We ended up at a dance club. On the way there, she went on about how she didn't need a man, and how she pitied women who felt they needed to be in a relationship. "I'd rather be happy and single than miserable in a relationship." The very pretty girl who made up our foursome listened to her politely and said, "That's a good saying." She couldn't withstand the encouragement and blathered on, "A man should only enhance your life."

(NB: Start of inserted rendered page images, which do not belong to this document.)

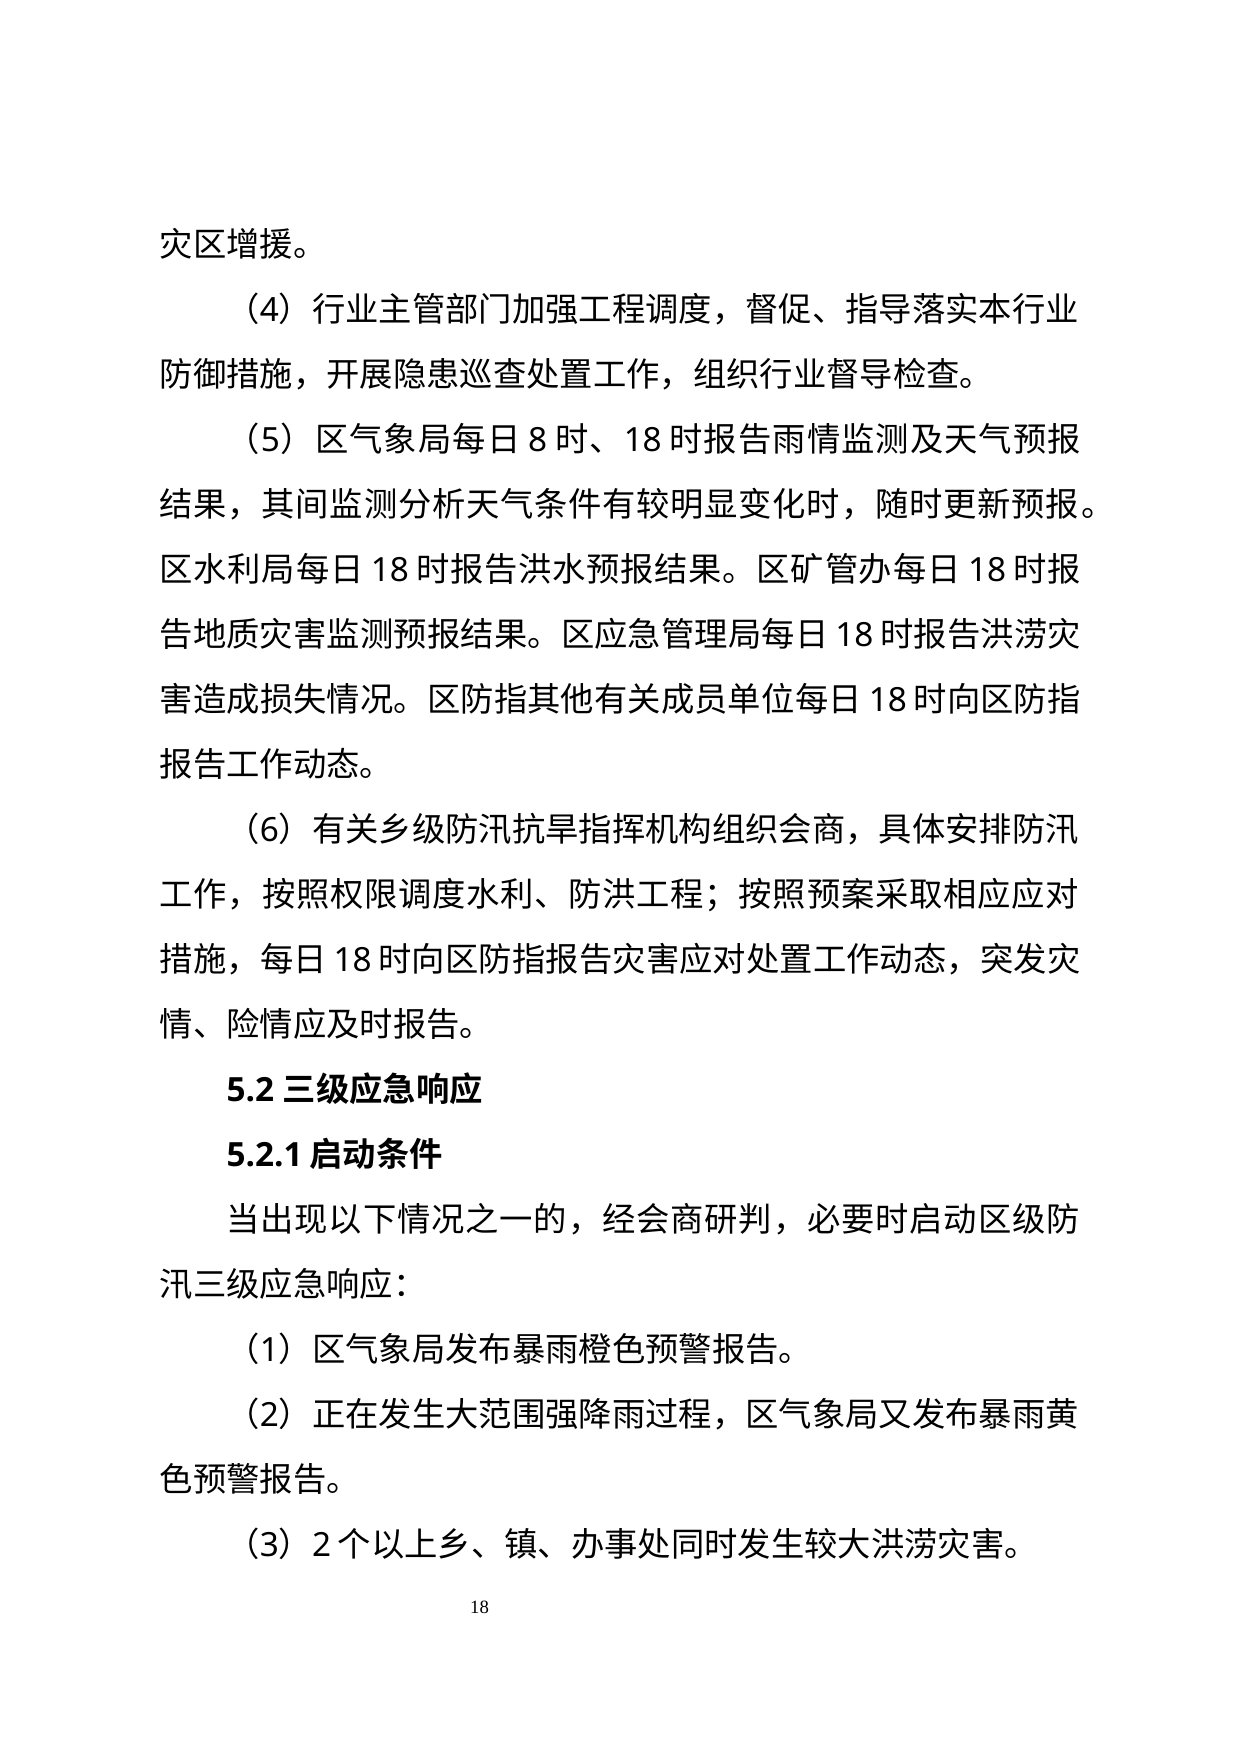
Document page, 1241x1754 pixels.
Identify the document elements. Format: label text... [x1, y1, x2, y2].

text （4）行业主管部门加强工程调度，督促、指导落实本行业防御措施，开展隐患巡查处置工作，组织行业督导检查。 [159, 274, 1081, 404]
text （1）区气象局发布暴雨橙色预警报告。 [159, 1314, 1081, 1379]
text （6）有关乡级防汛抗旱指挥机构组织会商，具体安排防汛工作，按照权限调度水利、防洪工程；按照预案采取相应应对措施，每日18时向区防指报告灾害应对处置工作动态，突发灾情、险情应及时报告。 [159, 794, 1081, 1054]
text 5.2 三级应急响应 [159, 1054, 1081, 1119]
text 当出现以下情况之一的，经会商研判，必要时启动区级防汛三级应急响应： [159, 1184, 1081, 1314]
text （2）正在发生大范围强降雨过程，区气象局又发布暴雨黄色预警报告。 [159, 1379, 1081, 1509]
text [159, 209, 1081, 274]
text （5）区气象局每日8时、18时报告雨情监测及天气预报结果，其间监测分析天气条件有较明显变化时，随时更新预报。区水利局每日18时报告洪水预报结果。区矿管办每日18时报告地质灾害监测预报结果。区应急管理局每日18时报告洪涝灾害造成损失情况。区防指其他有关成员单位每日18时向区防指报告工作动态。 [159, 404, 1081, 794]
text 5.2.1启动条件 [159, 1119, 1081, 1184]
text （3）2个以上乡、镇、办事处同时发生较大洪涝灾害。 [159, 1509, 1081, 1574]
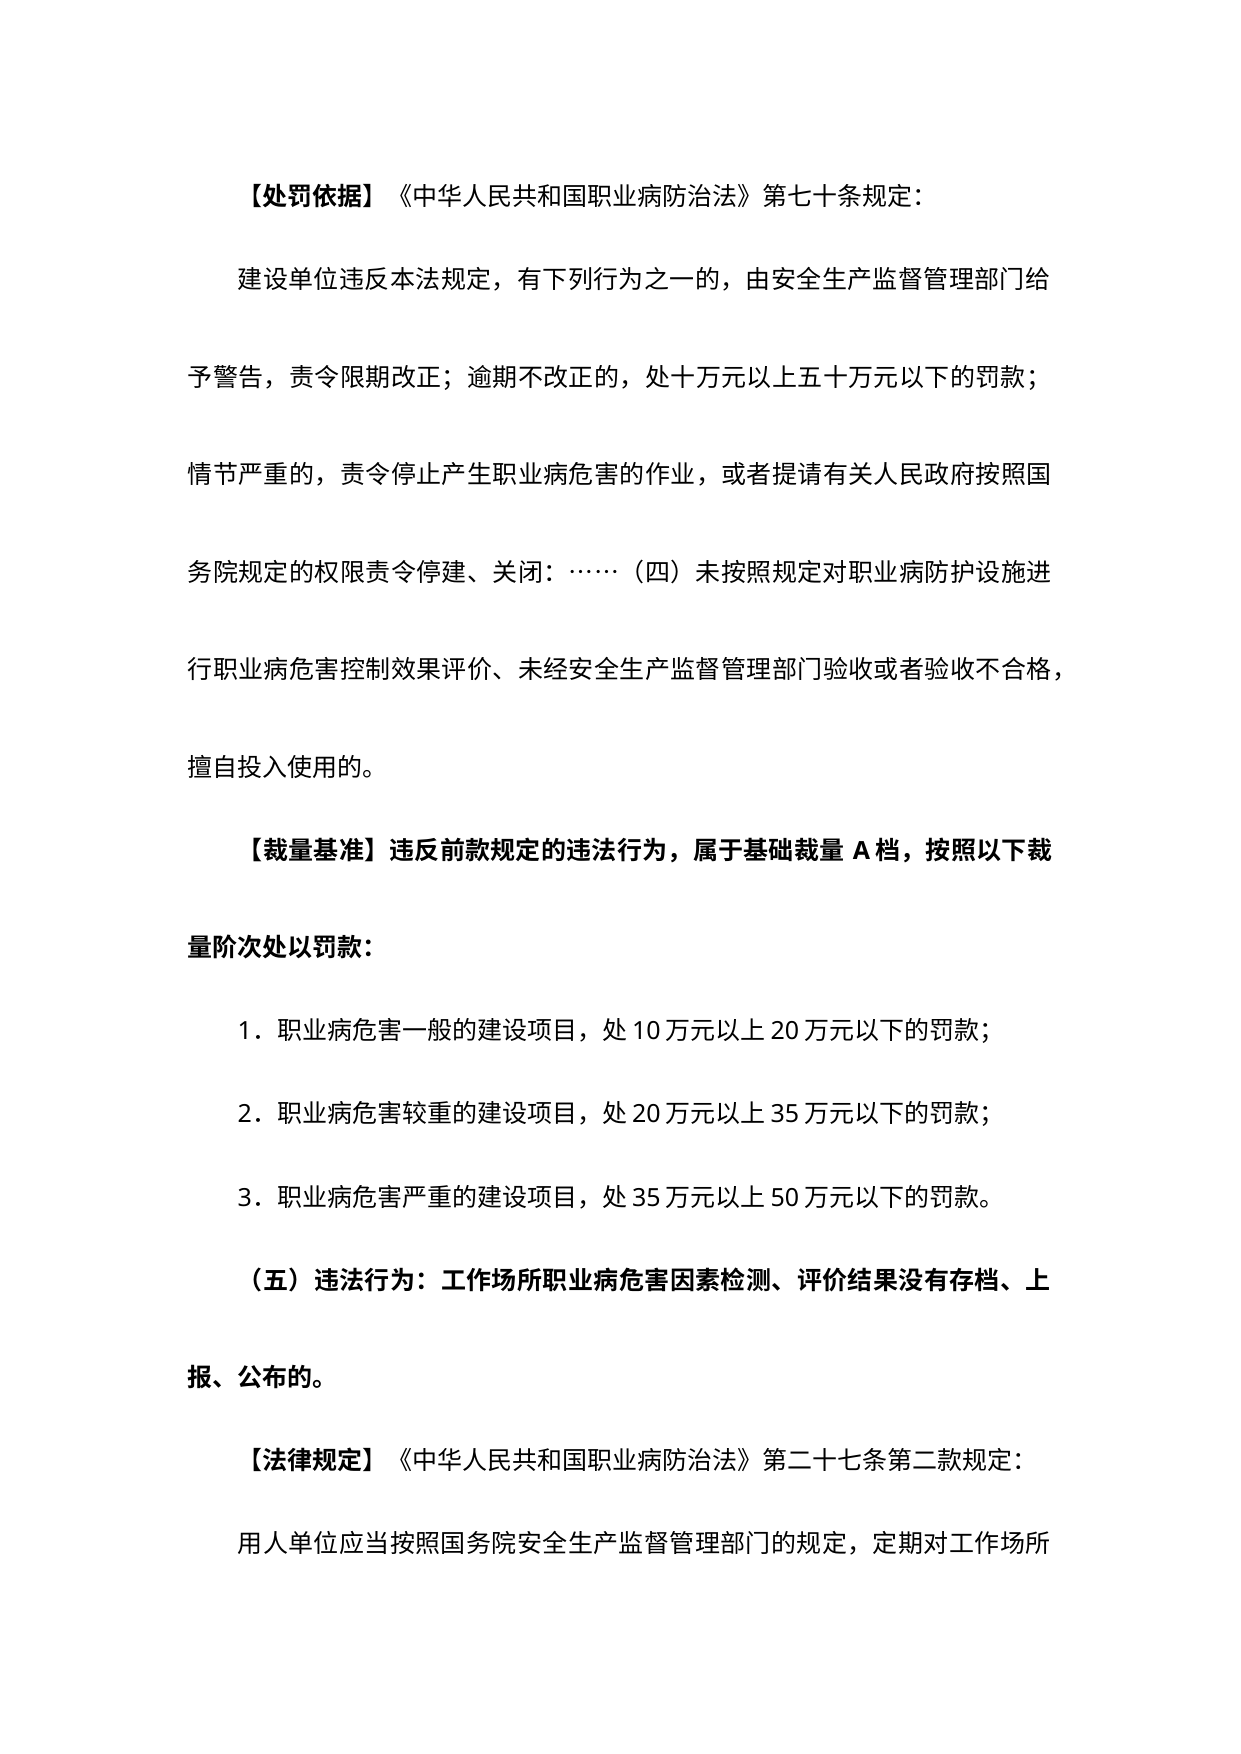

"Like eyeshadow?" I asked. I had noted that the weary traveler was wearing bright blue eyeshadow. The pretty girl laughed. If the woman had been a cat, her fur would have poofed immediately (as it was, her bleached, permed hair was so poofed out that from the back, her head did look a bit like an angry cat). Her acolyte had betrayed her with that laugh. Thankfully, Joe broke in with a comment on the traffic, and the battle was over.

At the club, she was noticeably older and less amused than anyone else there. She plopped down on a barstool with a vodka and remained there the whole night, whispering snarky things about me to the pretty girl, who sat beside her. I danced the whole time, and her derision as she eyed me was obvious, but pretty soon, thankfully, people blocked my view of her.

Coming home, she complained about the drinks being so expensive, but Joe said, "You don't really go to those places for the drinks," and then she started going on about her high tolerance for drugs and alcohol, as if hoping we'd find it surprising and somewhat shocking -- after all, she was a well-traveled high school teacher who when she wasn't boasting about her travels boasted about her wine collection. But I was not shocked. Joe said, "I've never done any drugs, except for weed." "Oh, that's hardly a drug." When no one else volunteered any drug experiences, or comments, she said, "Not to say that I've done any real drugs, either....." She laughed nervously. The stress of fooling herself must be getting to her, I thought. I got the impression that she spent her whole time trying to make herself believe she was someone she wasn't. Because if she could just fool herself, she could fool anyone.

Anyway, this woman reminded me very much of my ex boyfriend's ex girlfriend, the New Zealander who asked me if living in London were scary, after spending my life on a farm. (My ex must have told her I was from the midwest, which to her meant farm living...funny, that coming from a sheep-loving New Zealander.) But I'll go on about that some other time.